Fear you wont get something you want, or fear you'll lose something you have.
Do I forgive this woman? Would you? Could you? Think about it for a moment, think about your own children or the children you desire, your pregnancy, child birth classes, an abusive man no one will stop, a toddler at home, your growing belly, all you want is your children in your arms safe...you have no where to turn, no family, no living relatives.
The state failed to help me when the opportunity presented itself, giving my newborn baby girl to a foster mother on a waiting list for a newborn to adopt.
Now, imagine what the foster mother must have felt like: Waiting hoping for a newborn, praying for God's will to be done...(but please let your will include a baby of my own dear Lord). One day a social worker calls her and says they have a five-day-old baby that needs FOSTER care...would she be interested? Can you imagine what it must have felt like, holding a healthy five-day-old baby girl in her arms after having prayed, cried, ached for one of her own for so many years. Now here's Athena in her arms, her life, her heart.
Was she expected to be a robot, or better yet, so highly evolved and superior in her capacity to control her feelings; she could turn them on and off as needed? What exactly did the state expect of HER?
Of course her mind twisted the truth, if it meant she could rationalize and justify clinging to Athena evertightly. If seeing things as she wanted and not as they were, meant the dark haired angel from God would sleep in her arms just one more day...one more night...creating lifetimes.
Would I have done things any differently had I been her? No. In fact we are very similar in that respect, willing to go to any length to keep our babies safe from harm.
Real or perceived.
Every year since then on Athena's Birthday, I send a gift and card. So far I've gotten no response. Last year, I sent her Adoptive mother a card also. Nothing. Is it wrong to expect a response? To expect an acknowledgment of my sacrifice enabling her joy?
In the four years since I relinquished my rights, I have not once run into my daughter. They live three miles from me. What are the odds I would've run into them by now? Given the size of Oklahoma City, positioning of grocery stores, gas stations, movie theaters, shopping malls.
Now begins my search for the perfect gift, for a child I know nothing about, who I'm certain doesn't have a clue I exist. Honesty didn't appear to be her adoptive mothers strong suit, I'm suspicious she's chosen the wait-until-Athena-asks-if-she's-adopted route, as opposed to the one I always take with Al.
Dump-out-all-the-garbage-and-clean-up-the-mess-together route, which may not be the best, but it works for us. Al will never be able to say of his mother "That untrustworthy bitch". He'll have plenty of other things to call me a bitch for.
Writing about Al brings me great joy.
Writing about my children is soul sorrowful.
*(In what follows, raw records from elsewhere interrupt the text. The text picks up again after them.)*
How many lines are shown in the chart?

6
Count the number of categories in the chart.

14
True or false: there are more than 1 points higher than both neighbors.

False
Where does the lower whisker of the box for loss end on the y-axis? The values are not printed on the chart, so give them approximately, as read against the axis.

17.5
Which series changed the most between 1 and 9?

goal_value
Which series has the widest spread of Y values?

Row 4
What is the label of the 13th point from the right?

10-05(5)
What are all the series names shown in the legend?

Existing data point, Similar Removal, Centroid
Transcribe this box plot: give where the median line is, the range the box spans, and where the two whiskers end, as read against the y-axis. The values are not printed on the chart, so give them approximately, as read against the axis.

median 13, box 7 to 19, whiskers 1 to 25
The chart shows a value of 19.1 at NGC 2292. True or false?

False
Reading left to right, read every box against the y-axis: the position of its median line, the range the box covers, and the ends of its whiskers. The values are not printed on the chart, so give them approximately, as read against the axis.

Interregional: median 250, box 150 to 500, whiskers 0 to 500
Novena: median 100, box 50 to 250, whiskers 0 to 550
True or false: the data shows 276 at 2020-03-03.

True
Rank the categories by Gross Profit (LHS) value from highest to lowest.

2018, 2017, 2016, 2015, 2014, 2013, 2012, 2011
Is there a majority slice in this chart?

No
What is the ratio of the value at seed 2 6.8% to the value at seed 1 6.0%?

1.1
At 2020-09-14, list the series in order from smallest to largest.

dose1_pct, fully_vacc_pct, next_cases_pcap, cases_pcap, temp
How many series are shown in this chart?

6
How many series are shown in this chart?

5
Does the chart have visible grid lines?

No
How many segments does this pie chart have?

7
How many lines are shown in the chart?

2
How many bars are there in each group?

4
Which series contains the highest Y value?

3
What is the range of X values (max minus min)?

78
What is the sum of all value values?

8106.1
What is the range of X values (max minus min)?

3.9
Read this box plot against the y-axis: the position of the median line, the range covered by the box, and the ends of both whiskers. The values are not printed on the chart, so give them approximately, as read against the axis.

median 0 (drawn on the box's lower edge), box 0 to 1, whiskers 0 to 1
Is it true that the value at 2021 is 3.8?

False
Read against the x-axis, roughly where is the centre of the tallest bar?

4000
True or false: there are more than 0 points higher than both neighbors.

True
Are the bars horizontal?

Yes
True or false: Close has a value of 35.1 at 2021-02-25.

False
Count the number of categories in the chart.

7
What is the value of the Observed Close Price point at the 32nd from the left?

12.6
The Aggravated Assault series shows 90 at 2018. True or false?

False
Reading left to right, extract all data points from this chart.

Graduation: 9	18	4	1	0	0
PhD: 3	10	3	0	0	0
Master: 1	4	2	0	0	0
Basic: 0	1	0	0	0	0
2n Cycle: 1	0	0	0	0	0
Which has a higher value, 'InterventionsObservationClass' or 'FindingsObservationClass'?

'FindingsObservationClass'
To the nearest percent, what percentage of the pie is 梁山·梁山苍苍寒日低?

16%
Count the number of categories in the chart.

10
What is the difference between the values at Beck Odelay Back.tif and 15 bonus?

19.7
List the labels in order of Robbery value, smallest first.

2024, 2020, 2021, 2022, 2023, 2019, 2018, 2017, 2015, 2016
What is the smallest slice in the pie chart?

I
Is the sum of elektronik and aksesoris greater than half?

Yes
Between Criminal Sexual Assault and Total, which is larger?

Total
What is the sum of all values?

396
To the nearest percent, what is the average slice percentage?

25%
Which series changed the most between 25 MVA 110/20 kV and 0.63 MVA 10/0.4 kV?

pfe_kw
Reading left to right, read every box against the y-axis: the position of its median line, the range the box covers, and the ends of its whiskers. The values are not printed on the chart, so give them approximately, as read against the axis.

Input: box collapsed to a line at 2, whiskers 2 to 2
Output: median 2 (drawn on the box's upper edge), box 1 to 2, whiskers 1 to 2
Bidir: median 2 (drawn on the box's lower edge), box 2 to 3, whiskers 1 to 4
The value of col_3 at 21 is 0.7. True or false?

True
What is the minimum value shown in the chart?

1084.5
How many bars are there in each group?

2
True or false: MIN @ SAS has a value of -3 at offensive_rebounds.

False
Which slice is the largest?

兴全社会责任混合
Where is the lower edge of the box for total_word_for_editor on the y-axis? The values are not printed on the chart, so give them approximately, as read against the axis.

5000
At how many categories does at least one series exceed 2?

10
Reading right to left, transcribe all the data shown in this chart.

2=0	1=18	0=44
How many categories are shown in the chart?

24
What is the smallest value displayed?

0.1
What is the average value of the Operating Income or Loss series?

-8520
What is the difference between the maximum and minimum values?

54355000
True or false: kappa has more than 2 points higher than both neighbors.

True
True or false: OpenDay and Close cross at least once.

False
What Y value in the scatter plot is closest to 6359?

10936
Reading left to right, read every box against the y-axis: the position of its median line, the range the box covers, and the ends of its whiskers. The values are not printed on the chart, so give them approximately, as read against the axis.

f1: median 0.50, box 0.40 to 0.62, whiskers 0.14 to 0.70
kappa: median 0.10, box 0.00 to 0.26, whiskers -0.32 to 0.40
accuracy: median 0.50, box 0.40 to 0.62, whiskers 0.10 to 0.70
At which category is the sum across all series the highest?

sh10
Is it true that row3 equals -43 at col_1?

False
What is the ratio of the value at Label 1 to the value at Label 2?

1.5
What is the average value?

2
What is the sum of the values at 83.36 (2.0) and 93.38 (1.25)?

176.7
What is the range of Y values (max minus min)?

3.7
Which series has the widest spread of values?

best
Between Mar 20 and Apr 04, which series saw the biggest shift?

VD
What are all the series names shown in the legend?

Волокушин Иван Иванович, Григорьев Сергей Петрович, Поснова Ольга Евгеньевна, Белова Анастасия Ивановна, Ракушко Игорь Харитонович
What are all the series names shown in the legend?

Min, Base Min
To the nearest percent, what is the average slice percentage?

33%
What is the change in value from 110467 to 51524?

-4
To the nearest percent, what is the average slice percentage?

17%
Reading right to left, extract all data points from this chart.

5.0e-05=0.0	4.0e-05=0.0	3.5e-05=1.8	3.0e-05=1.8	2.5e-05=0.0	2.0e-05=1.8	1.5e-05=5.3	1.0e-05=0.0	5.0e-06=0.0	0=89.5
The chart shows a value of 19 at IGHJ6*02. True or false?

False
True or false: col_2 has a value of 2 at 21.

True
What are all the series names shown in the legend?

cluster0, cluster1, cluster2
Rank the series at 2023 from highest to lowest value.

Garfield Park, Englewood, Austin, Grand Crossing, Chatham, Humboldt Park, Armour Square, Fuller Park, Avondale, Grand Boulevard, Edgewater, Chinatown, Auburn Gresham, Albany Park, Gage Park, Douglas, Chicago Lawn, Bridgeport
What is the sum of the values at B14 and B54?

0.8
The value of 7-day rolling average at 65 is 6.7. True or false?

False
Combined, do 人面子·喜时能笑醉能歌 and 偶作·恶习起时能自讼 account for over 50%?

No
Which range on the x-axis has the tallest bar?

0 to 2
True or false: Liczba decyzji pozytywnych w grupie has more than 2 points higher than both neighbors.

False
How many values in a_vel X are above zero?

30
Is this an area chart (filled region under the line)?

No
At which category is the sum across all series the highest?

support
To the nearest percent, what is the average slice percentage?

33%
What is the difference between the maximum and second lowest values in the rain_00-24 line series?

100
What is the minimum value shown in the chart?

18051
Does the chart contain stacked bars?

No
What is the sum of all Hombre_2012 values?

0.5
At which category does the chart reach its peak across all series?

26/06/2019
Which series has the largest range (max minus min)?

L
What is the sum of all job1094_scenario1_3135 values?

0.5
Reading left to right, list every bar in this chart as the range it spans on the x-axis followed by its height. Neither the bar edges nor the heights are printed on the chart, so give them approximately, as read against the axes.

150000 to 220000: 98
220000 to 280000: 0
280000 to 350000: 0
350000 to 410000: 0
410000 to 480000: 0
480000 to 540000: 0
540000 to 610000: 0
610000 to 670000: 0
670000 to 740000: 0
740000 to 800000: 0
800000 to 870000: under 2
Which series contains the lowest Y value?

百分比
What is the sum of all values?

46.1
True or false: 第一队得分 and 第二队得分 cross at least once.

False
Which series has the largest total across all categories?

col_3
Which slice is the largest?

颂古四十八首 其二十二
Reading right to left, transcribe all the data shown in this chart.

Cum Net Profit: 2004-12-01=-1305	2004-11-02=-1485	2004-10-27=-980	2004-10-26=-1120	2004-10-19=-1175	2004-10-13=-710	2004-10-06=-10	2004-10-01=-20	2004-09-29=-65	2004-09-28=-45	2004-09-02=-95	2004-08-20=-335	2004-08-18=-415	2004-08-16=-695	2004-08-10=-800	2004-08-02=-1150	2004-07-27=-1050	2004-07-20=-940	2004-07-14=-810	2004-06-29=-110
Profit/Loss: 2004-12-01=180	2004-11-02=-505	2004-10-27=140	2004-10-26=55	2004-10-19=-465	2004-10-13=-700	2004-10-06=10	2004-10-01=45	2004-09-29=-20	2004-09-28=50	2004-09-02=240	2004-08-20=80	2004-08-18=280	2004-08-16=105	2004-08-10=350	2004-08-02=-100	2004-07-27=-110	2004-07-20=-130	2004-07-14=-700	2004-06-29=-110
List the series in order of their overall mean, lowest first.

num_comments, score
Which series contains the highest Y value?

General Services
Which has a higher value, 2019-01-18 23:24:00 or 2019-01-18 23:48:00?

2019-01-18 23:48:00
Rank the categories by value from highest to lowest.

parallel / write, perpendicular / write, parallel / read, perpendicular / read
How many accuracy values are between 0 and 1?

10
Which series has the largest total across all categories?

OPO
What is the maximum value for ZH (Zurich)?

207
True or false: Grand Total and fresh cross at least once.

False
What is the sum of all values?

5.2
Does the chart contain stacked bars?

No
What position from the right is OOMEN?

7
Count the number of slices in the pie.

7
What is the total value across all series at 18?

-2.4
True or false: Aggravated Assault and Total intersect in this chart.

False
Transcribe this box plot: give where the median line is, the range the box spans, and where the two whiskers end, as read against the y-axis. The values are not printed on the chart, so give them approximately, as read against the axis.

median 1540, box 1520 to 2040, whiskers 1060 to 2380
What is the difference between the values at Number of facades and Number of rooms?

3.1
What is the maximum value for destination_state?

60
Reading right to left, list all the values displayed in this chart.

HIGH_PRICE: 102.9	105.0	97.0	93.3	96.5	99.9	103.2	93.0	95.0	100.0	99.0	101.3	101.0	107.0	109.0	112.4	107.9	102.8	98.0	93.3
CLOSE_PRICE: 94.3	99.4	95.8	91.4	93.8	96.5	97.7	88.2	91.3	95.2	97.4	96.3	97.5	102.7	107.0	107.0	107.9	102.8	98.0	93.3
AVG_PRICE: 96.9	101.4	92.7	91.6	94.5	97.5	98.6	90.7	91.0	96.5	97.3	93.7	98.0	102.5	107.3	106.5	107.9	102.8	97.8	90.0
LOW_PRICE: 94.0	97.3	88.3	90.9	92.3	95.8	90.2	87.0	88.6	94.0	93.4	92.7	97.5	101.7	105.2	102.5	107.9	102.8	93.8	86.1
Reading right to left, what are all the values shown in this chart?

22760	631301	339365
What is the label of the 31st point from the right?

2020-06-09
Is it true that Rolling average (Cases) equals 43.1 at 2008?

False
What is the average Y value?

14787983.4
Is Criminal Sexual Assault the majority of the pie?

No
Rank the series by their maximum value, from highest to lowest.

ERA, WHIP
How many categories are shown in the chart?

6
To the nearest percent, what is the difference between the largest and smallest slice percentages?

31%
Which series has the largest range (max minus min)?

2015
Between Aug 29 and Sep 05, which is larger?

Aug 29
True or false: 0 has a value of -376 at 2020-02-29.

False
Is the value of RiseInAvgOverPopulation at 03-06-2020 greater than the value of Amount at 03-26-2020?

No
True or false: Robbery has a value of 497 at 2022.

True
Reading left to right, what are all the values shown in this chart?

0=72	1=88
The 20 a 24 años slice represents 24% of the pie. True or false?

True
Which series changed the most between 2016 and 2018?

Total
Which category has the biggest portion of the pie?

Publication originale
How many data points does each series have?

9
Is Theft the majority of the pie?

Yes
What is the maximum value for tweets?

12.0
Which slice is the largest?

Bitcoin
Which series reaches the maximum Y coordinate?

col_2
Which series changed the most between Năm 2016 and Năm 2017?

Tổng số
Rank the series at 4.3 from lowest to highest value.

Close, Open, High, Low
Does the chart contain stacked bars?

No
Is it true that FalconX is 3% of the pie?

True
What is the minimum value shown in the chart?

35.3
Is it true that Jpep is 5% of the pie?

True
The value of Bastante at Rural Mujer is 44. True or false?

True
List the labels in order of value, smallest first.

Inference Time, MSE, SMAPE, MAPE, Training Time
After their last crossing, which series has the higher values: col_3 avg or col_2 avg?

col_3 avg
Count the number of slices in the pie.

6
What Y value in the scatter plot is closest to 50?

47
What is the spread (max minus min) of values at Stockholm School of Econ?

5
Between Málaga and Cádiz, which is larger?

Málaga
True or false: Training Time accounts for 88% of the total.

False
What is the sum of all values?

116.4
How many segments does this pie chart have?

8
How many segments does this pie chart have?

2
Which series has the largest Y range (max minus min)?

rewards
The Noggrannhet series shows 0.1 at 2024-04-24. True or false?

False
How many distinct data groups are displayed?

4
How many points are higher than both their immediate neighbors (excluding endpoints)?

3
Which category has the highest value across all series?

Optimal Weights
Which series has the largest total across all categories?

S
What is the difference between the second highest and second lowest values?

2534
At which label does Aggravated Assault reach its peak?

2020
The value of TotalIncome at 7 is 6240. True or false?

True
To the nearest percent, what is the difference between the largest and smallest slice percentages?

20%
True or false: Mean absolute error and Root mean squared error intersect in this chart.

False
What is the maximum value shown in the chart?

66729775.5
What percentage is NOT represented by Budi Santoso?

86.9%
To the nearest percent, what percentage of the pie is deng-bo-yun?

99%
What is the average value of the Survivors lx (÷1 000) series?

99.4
It's like a dream really. There's a little girl who lives three miles from me, and she's my daughter. She's going to turn seven-years-old in eleven days, and the woman who adopted her, a woman, a Christian just like me who loves her children...has never, not once in the fours years since I gave up my rights...sent me a picture, dropped me a note about milestones, inquired about Al, or at the very least...
Said thank you. (expectations again)
Yet I love, and have forgiven this woman with my entire heart. I could do no less and raise Al well. This was the first Holy Spirit interception in my life.
Now... I have a Bratz Doll to locate.